Thanasimus dubius has been fairly well-studied, because it is an important predator of Southern pine beetle (SPB). T dubius is very well synchronized both temporaly and spatially with the SPB at the beginning of the bark beetle's attack on a tree. The clerids are attracted by the aggregation pheromone of the SPB and move rapidly around on the bark, feeding on arriving beetles. A clerid will grasp the victim from below, holding it in place with its forelegs and then rip off the bark beetle's head to consume the soft inner parts of the body. Sometimes they also separate the thorax from the abdomen, or strip off the elytra, or split the abdomen open to get to the interior. This process of dismemberment and feeding takes at least 3 minutes per prey. Each adult clerid consumes and average of 2.2 bark beetles per day. Since they live for one to two and a half months their lifetime consumption of bark beetles can be over 300. The male and female clerids also mate and lay eggs on trees undergoing mass-attack by bark beetles. A female inserts the small, white, cigar-shaped eggs individually into separate niches in the soft inner bark of the tree, usually in clusters of 2-6, extending in a fan shape from a common oviposition hole. In lab studies females laid up to 44 eggs per day (2.4 on average) with a maximum total of up to 367. The first instar larvae that hatch after 7 to 14 days enter the bark beetle galleries to search for immature beetles. During their first 2 days they consume primarily eggs, then begin eating small SPB larvae. Older larvae feed on larger SPB larvae, pupae, and recently emerged, soft adults. The larvae feed for about 2 weeks, destroying as many as 100 immature bark beetles during this period, then hollow out flattened ovoid cells in the outer bark in which to pupate. In another 2 weeks the adults emerge, to prey on emerging adult bark beetles.

Adults and larvae of Tarosetenus univittatus prey on powder post beetles that live in old, dead wood. In the forests of the western U.S. Enoclerus sphegus attacks Dendroctonus ponderosae and other bark beetles. The bright pink larvae of E. coccineus are a major predator of snakeweed root-boring insects, especially the long-horned beetle Crossidius pulchellus. Other species are being investigated as predators of house fly eggs and larvae in poultry house manure.
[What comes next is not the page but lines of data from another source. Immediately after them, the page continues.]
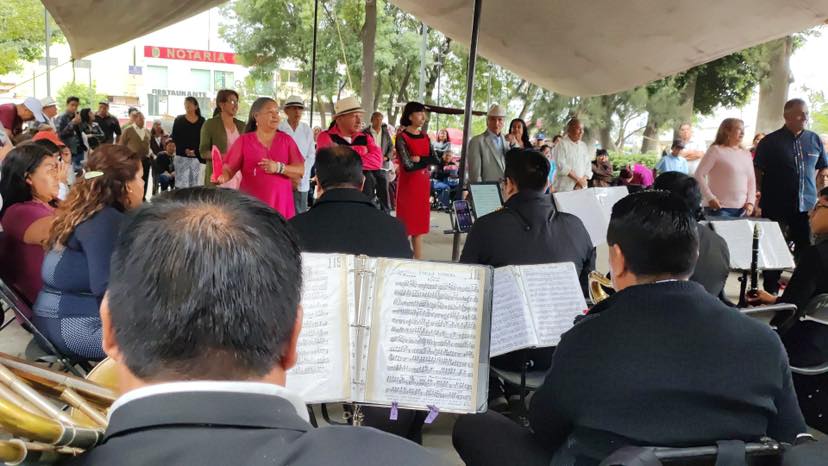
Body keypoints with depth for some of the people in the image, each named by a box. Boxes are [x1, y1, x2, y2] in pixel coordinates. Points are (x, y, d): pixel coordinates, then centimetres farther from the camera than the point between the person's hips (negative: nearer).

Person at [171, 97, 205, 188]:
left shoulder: (201, 121, 6)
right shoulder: (179, 120, 4)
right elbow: (175, 138, 0)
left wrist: (195, 151, -10)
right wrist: (185, 150, -14)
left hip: (196, 157, 1)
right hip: (181, 157, -1)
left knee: (196, 184, 3)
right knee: (182, 183, -5)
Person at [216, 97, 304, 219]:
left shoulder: (286, 140, 8)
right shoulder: (244, 141, 4)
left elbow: (301, 171, 1)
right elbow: (228, 170, 1)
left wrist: (279, 168, -15)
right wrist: (221, 177, -21)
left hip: (280, 204, 1)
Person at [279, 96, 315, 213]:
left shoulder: (307, 130, 5)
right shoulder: (278, 129, -3)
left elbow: (311, 156, 6)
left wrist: (300, 175, -4)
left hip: (302, 181, 2)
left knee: (300, 213, 1)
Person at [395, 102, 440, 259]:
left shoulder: (425, 136, 11)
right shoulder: (402, 137, -9)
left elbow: (436, 160, 1)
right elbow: (408, 166, -19)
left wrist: (419, 159, -12)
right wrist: (426, 161, -7)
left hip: (423, 184, 6)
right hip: (408, 184, -6)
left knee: (419, 225, 10)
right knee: (406, 226, -3)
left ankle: (419, 261, 16)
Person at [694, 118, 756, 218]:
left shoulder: (746, 154, 15)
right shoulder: (716, 150, -3)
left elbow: (751, 180, 17)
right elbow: (699, 174, -8)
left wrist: (750, 202, 3)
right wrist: (710, 198, -15)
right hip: (720, 209, -6)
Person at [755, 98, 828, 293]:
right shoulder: (770, 142, -4)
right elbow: (757, 173, -2)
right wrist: (760, 196, -7)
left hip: (807, 207, 3)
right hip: (776, 207, -3)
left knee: (807, 251, 7)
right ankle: (771, 291, 17)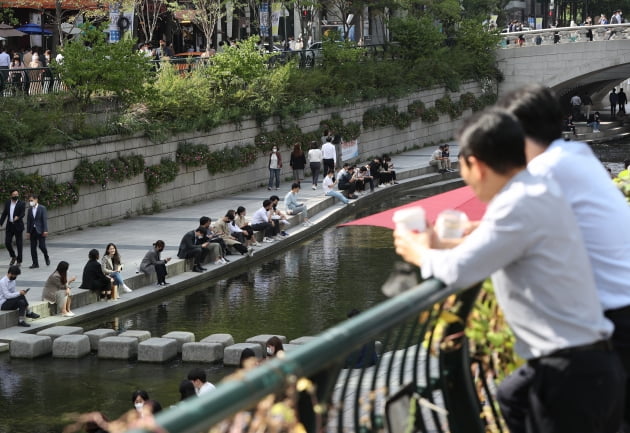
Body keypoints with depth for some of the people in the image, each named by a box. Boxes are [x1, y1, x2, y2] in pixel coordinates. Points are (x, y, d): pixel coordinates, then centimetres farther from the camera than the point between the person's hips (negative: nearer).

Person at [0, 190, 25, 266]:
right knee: (7, 242, 0)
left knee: (19, 244, 1)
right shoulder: (7, 203, 7)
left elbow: (22, 214, -13)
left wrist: (18, 217, -34)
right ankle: (13, 257, 24)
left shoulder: (22, 204, -5)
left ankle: (19, 261, 10)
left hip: (18, 226, -4)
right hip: (9, 226, 4)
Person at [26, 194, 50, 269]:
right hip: (33, 231, 5)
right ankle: (35, 263, 8)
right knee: (33, 247, 2)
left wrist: (45, 230, -14)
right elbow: (28, 221, 11)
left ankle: (47, 258, 19)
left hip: (40, 231, -5)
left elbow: (45, 220, -8)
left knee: (42, 246, -9)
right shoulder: (30, 210, 10)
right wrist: (28, 232, 7)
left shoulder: (42, 208, -4)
Grasshopper predators, such as Aulicus terrestris in the western U.S., lay their eggs singly under stones or in the soil near grasshopper egg pods. The very active larvae search through the soil for the eggs. The adults do not feed on grasshoppers, but the female beetles attack caterpillars, especially noctuids (the males do not feed at all).

Clerid beetles have been reported as important predators of many wood-boring beetles, including Asian longhorned beetle, various species of bark beetles, and other forest pests. The native clerid T. dubius will attack several species of bark beetle besides SPB, including larvae of pine shoot beetle, an introduced bark beetle, in brood logs. It has been shown to be an important predator of the pine engraver, Ips pini, in the upper Midwest. Predation by this beetle on SPB is most effective in the spring, when overwintering populations of SPB are emerging to begin the first breeding cycle of the season. However, the clerid does not reproduce as rapidly as its host (completing only 2.5 to 4 generations/year, while the SPB goes through 6 to 8 generations/year) so it is probably incapable of preventing epidemics. It can, however, contribute to bark beetle population declines.

The USDA was rearing T. formicarius, a European predator of pine shoot beetle, as well as T. dubius, for biological control of that pest (until that project was terminated). T. formicarius is attracted to odors from damaged Scots pine as well as bark beetle pheromones. They consume up to 10 adult beetles daily.

Clerid beetles sense the pheromones produced by bark beetles to help them locate their prey. Trap-out of bark beetles using aggregation pheromones sounds like a good idea, but it doesn't remove enough of the beetles and can interupt natural predator efficacy. Trapping has actually extended outbreaks in some cases.